Expedia's stock was upgraded, while Priceline Group's was downgraded by a financial analyst on Monday, reflecting differences in the two OTAs' growth strategies.
Deutsche Bank analyst Lloyd Walmsley upgraded Expedia to "buy" and said the stock price could almost double within the next five years as the company continues to snap up smaller OTAs and reduce operational costs as those companies are consolidated. Expedia acquired Australia-based OTA Wotif late last year, bought out Travelocity in January and has a pending agreement to buy Orbitz Worldwide.
"We think core room nights and bookings metrics can remain strong over the intermediate term as the company continues to ramp up its international hotel supply and performance-driven monetization engine, coupled with meaningful synergy potential from its acquisition of Travelocity, pending acquisition of Orbitz and potential for further consolidation," Walmsley wrote.
Meanwhile, Walmsley downgraded Priceline to "hold," noting that the OTA has larger exposure to the vacation-rental market impacted by the rapid growth of Airbnb than Expedia does.

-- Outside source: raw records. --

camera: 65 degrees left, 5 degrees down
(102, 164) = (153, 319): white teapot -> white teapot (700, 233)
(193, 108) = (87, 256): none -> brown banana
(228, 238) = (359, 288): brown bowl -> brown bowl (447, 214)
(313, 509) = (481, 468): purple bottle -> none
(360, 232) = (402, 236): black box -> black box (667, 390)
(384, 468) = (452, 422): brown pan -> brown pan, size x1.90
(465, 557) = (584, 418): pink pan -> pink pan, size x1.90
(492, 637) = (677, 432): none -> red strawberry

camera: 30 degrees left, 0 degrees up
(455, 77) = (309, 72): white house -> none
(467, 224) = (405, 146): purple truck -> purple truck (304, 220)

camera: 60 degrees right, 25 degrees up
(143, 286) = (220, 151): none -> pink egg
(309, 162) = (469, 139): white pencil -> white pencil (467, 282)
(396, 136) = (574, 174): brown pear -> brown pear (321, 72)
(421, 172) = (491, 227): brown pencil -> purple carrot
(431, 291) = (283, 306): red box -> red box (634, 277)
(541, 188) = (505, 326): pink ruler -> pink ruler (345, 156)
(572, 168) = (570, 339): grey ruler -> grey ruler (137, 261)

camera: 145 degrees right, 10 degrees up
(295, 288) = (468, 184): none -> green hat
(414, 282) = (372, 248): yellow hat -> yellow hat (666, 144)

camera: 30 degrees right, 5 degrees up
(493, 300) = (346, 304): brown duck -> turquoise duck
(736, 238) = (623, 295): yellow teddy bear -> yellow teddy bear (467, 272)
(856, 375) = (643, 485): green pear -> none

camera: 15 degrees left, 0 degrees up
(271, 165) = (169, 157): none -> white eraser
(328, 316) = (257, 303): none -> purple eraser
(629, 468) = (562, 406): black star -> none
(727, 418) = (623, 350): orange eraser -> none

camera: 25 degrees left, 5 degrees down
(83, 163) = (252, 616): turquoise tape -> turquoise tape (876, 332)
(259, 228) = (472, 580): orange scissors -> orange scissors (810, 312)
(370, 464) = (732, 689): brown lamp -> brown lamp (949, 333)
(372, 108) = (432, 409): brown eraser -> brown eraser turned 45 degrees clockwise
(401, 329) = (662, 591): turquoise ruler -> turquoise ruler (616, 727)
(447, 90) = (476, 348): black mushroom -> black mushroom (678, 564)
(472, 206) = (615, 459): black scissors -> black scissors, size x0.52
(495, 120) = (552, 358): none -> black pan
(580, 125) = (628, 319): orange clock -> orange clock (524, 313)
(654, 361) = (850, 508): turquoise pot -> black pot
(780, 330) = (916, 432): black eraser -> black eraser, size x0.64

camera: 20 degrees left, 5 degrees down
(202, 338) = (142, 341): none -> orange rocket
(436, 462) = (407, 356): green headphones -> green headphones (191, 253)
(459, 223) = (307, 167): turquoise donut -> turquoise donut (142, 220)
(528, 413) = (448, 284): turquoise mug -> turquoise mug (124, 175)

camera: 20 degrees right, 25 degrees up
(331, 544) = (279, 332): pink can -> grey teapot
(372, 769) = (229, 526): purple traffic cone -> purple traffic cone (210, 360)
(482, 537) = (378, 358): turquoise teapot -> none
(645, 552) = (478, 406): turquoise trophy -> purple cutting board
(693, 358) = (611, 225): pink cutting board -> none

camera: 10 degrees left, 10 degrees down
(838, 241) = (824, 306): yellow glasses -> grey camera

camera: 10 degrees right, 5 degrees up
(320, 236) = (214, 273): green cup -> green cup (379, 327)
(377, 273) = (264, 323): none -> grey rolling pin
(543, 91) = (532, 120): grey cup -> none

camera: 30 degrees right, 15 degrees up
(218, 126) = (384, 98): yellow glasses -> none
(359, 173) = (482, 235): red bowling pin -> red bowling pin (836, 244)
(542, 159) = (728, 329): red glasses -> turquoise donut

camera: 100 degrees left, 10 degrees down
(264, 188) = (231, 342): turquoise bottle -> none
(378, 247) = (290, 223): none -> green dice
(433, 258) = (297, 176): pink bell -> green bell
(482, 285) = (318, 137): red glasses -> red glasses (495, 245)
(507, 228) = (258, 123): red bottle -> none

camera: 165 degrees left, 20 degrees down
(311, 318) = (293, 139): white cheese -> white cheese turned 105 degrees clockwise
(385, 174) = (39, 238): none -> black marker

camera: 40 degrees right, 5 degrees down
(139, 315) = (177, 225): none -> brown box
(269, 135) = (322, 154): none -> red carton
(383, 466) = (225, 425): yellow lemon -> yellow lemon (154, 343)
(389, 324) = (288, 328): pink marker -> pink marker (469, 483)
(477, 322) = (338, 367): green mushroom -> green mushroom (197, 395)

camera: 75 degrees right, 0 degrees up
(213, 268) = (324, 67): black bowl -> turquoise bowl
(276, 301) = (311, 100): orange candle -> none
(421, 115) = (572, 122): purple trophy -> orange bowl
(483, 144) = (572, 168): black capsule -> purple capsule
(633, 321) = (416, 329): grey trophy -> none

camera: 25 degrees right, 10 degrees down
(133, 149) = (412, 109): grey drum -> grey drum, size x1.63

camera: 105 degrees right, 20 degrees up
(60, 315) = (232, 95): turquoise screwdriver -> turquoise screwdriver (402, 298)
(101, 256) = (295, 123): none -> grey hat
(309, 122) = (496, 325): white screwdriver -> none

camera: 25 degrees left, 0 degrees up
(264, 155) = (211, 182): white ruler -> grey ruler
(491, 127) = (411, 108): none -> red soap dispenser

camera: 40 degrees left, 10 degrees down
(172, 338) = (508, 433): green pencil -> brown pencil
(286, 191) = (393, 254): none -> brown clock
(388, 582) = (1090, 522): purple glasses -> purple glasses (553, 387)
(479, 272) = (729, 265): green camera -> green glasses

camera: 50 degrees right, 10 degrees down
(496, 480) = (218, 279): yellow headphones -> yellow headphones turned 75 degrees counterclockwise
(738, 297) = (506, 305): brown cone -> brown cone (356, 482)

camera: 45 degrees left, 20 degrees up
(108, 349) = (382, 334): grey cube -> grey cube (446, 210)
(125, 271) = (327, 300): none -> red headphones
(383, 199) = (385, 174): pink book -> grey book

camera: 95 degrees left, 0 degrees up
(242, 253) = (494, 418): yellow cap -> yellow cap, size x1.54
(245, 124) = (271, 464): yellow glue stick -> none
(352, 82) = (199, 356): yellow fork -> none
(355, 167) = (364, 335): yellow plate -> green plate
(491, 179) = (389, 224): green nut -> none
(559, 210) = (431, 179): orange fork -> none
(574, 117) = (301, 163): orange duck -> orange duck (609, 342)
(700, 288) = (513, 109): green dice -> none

Priceline's Booking.com includes vacation-rental listings, while the company's Kayak metasearch division said earlier this month that it'd add listings by vacation-rental service HomeAway.
"The path forward in vacation rentals will be more challenging as (1) the company expands from what appears to be predominantly professionally managed resort properties into by-owner inventory where it is not as well-positioned, and (2) Airbnb moves more aggressively into its inventory strongholds, boutique hotels and BNBs in Europe and professionally managed vacation rentals," Walmsley wrote.
Expedia shares rose almost 1% on Monday and are up about 28% since the beginning of the year. Priceline shares fell almost 1% on Monday, though shares are up about 1% since the beginning of the year.